▶ [What you will do]: Convert every line of the records below into a single numbered list, omitting blank lines and leaving out the pictures.

Stored records
....

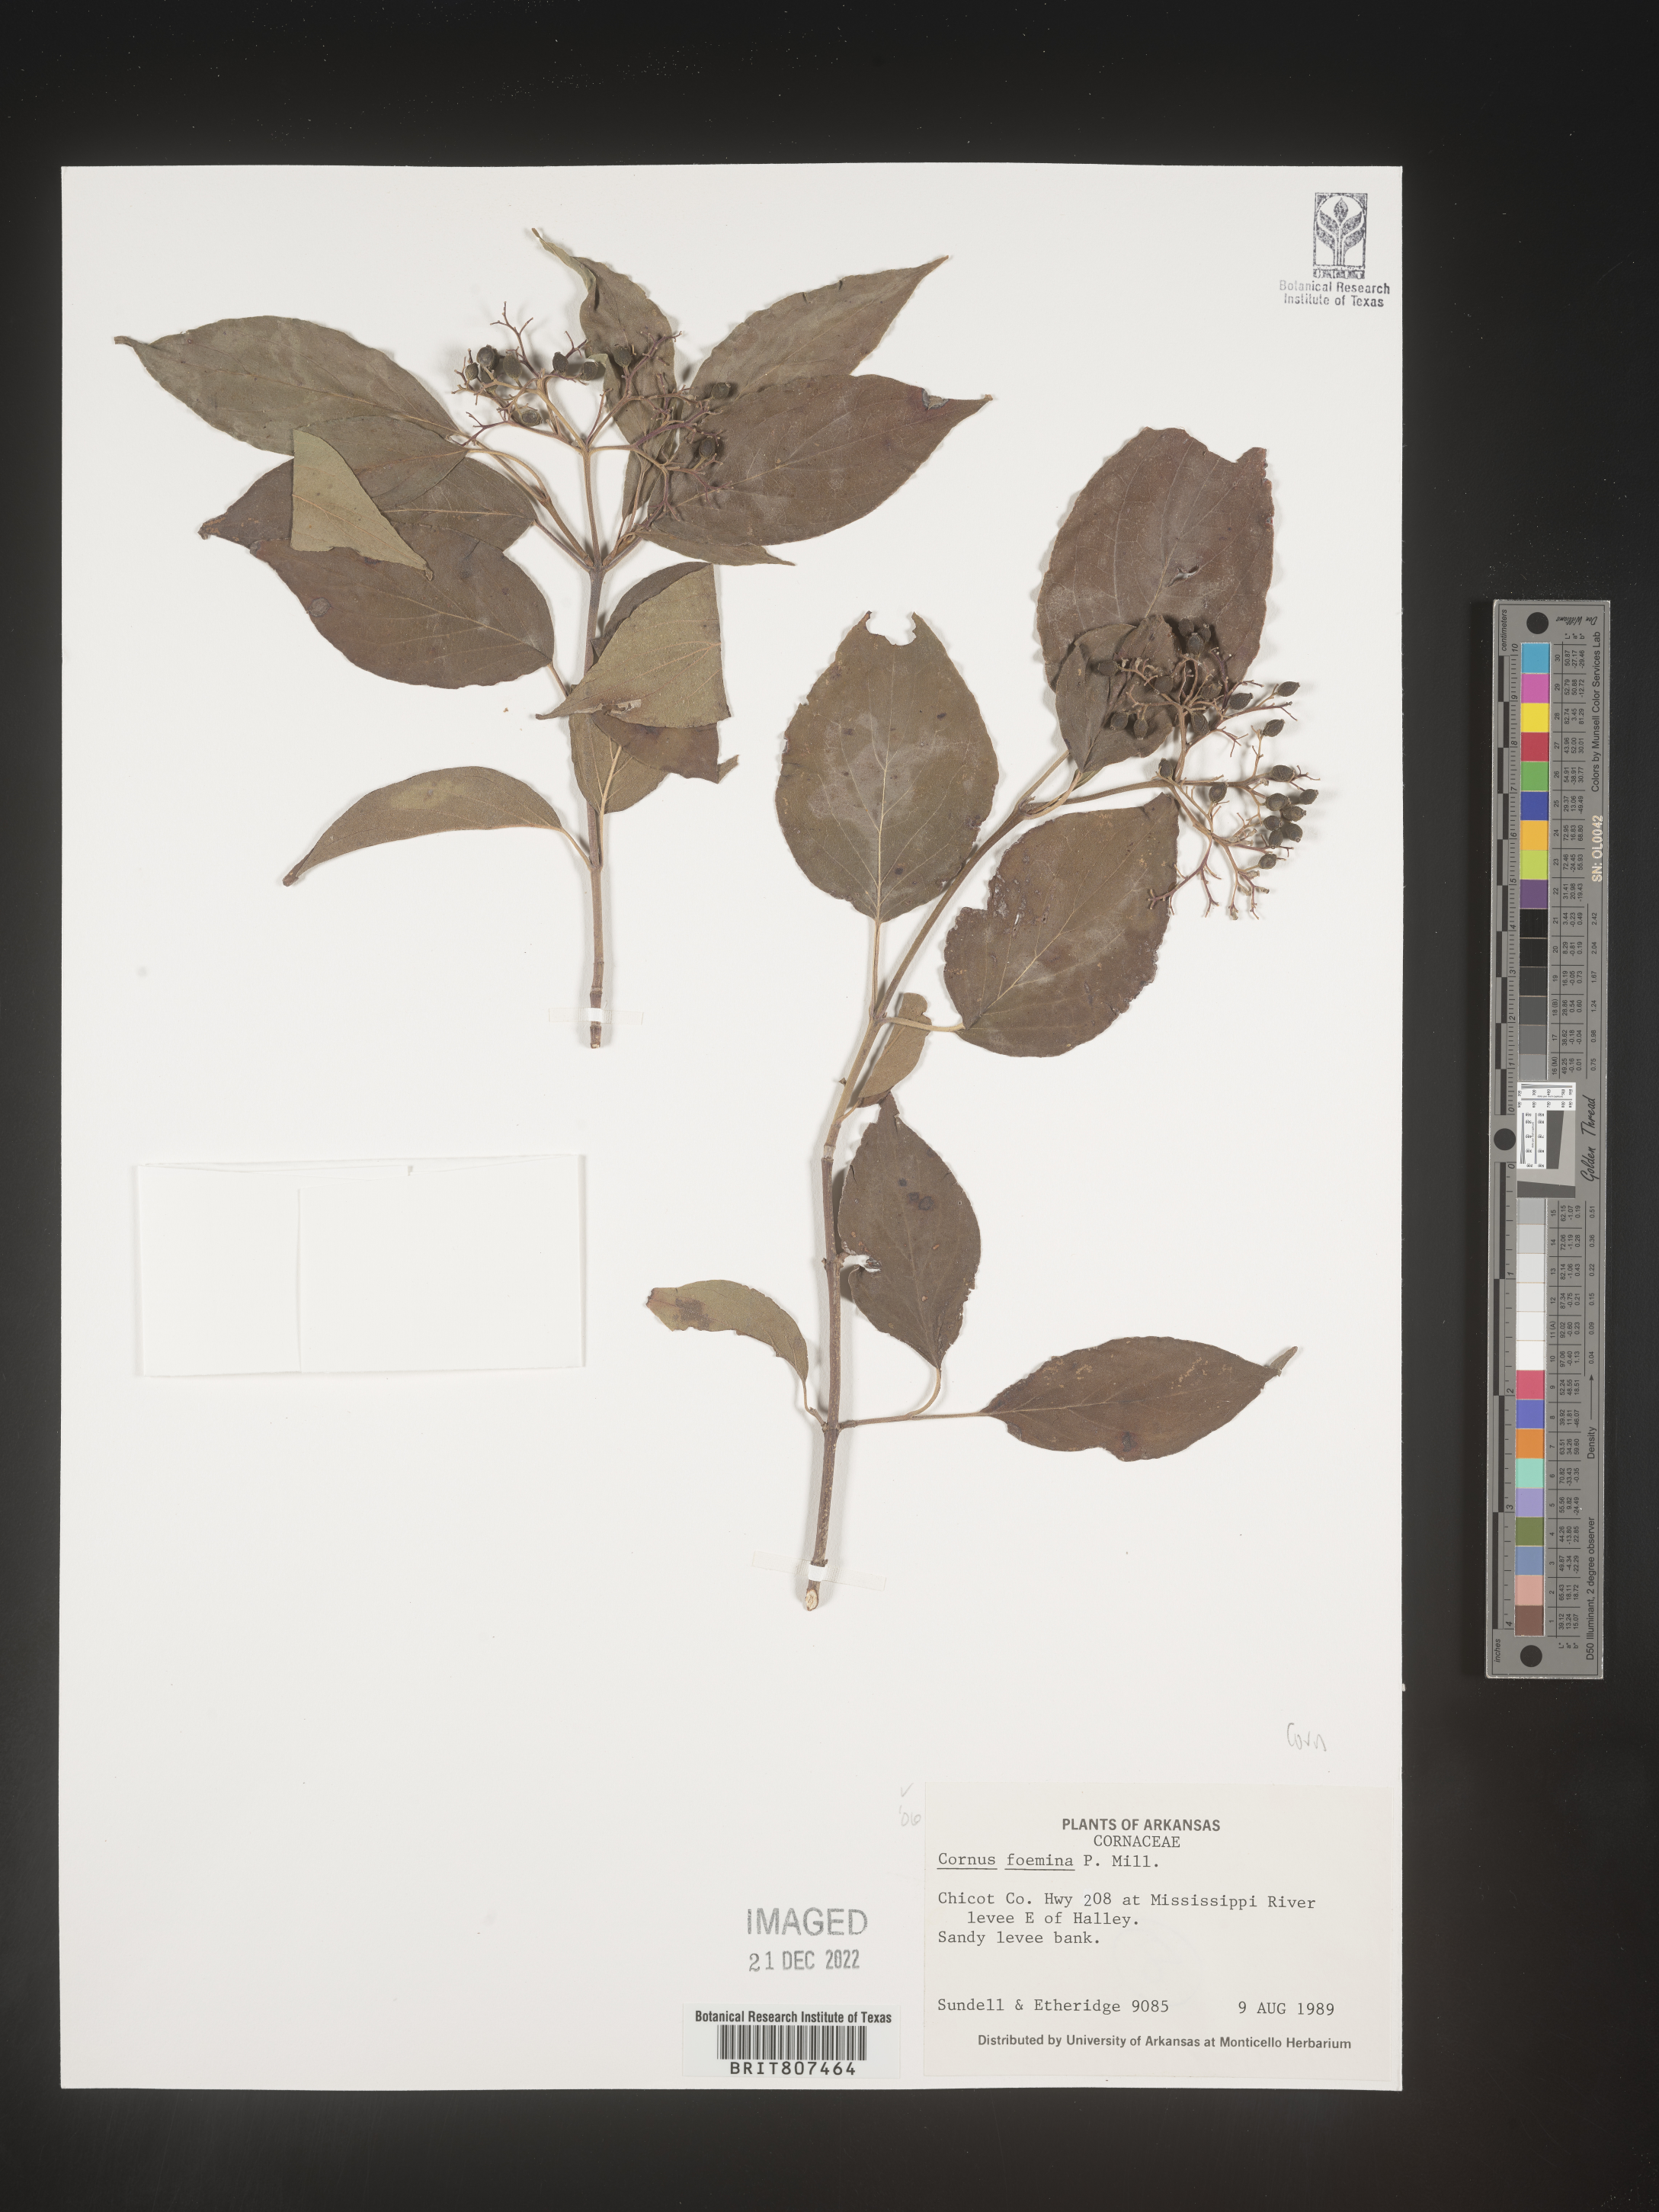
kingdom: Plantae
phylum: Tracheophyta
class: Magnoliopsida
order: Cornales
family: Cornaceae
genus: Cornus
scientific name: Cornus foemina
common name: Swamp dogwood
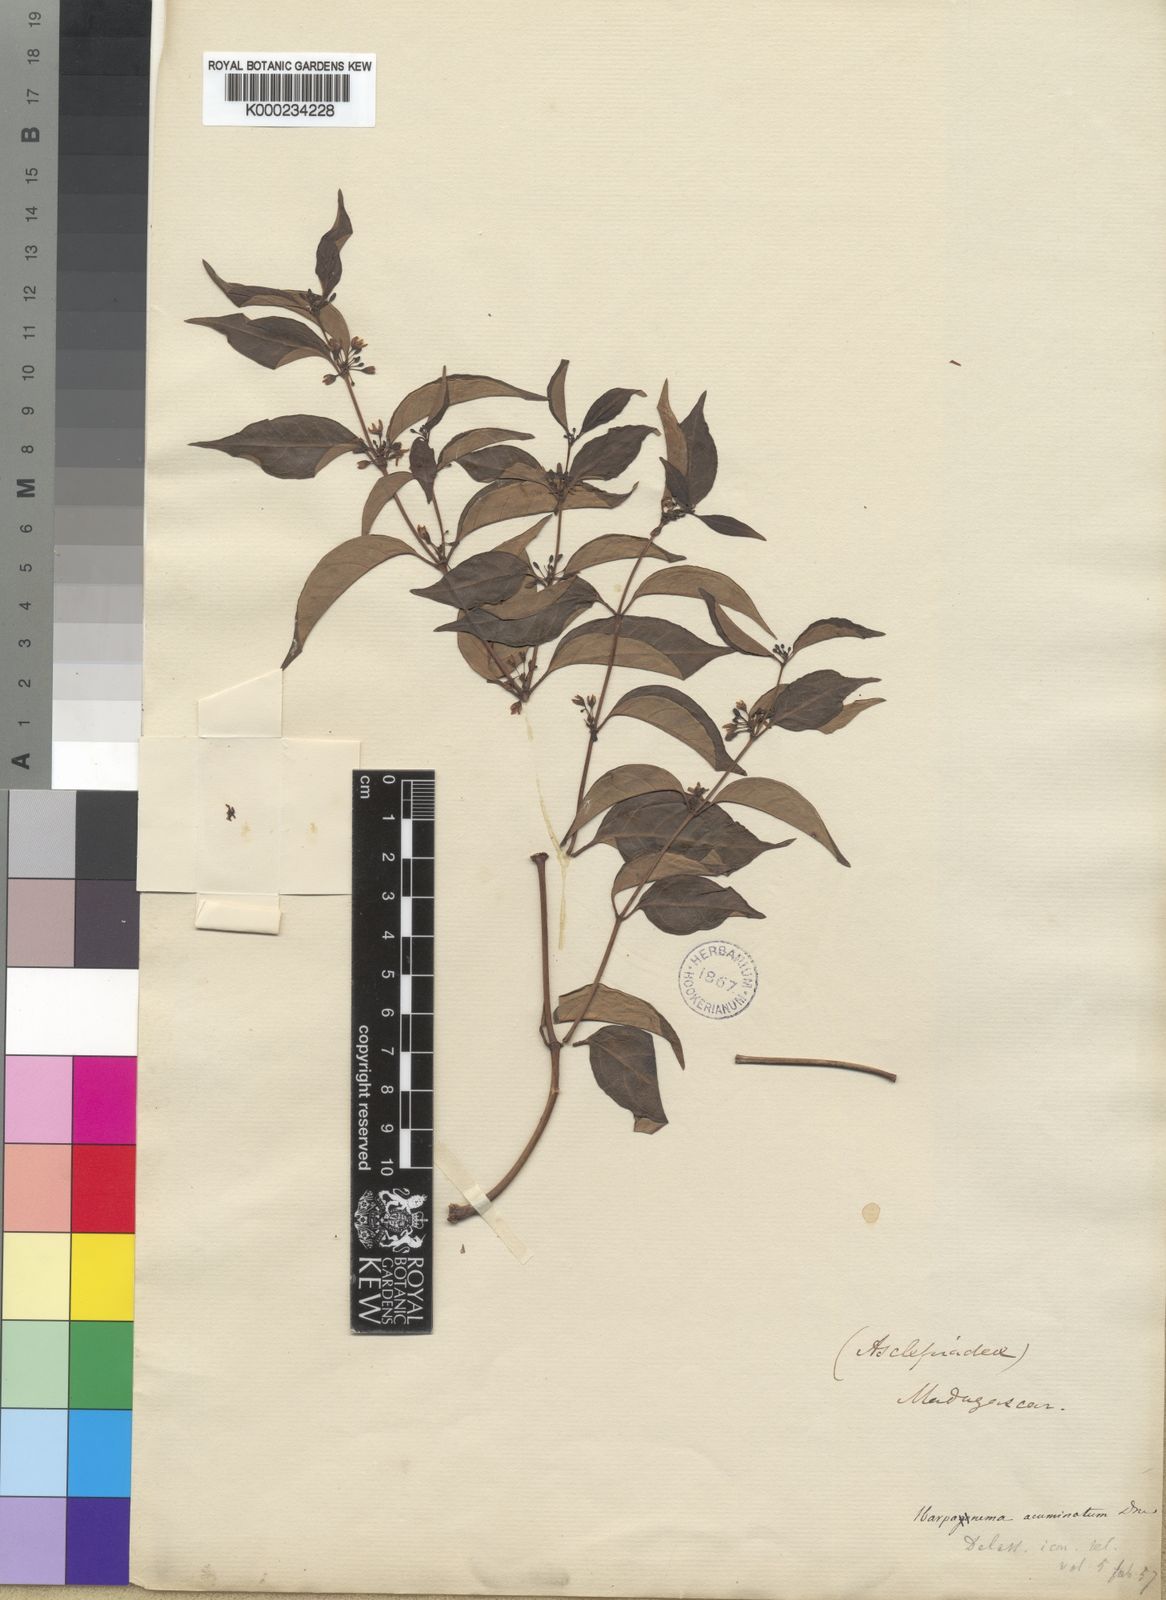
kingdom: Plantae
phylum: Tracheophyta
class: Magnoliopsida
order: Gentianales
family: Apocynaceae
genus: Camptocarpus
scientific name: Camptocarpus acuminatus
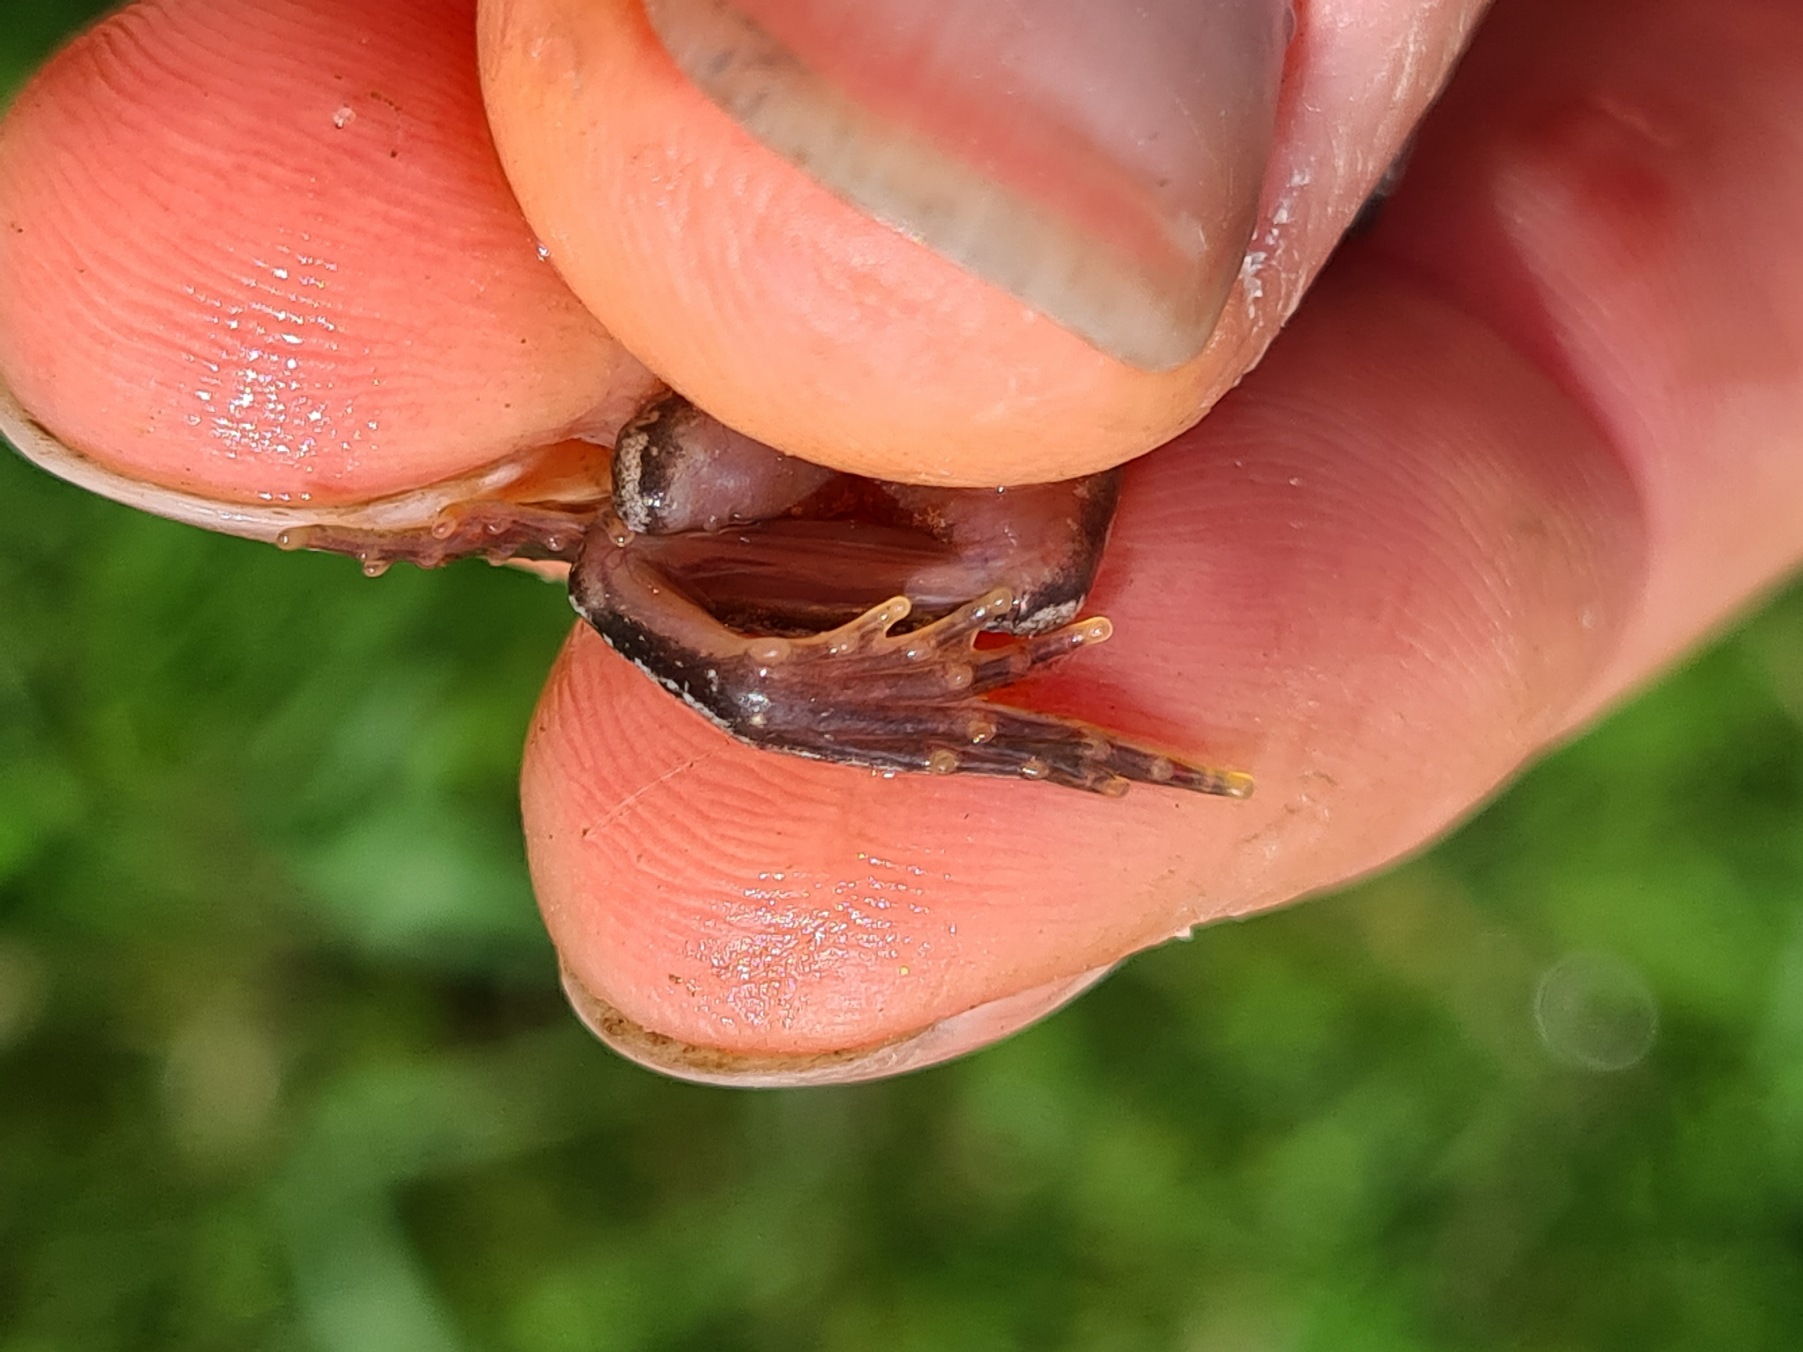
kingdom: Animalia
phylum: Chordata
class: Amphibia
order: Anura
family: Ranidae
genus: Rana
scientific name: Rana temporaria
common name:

....

▶ [Answer for this exercise]:
1. kingdom: Plantae
2. phylum: Tracheophyta
3. class: Magnoliopsida
4. order: Cornales
5. family: Cornaceae
6. genus: Cornus
7. scientific name: Cornus foemina
8. common name: Swamp dogwood
9. kingdom: Plantae
10. phylum: Tracheophyta
11. class: Magnoliopsida
12. order: Gentianales
13. family: Apocynaceae
14. genus: Camptocarpus
15. scientific name: Camptocarpus acuminatus
16. kingdom: Animalia
17. phylum: Chordata
18. class: Amphibia
19. order: Anura
20. family: Ranidae
21. genus: Rana
22. scientific name: Rana temporaria
23. common name:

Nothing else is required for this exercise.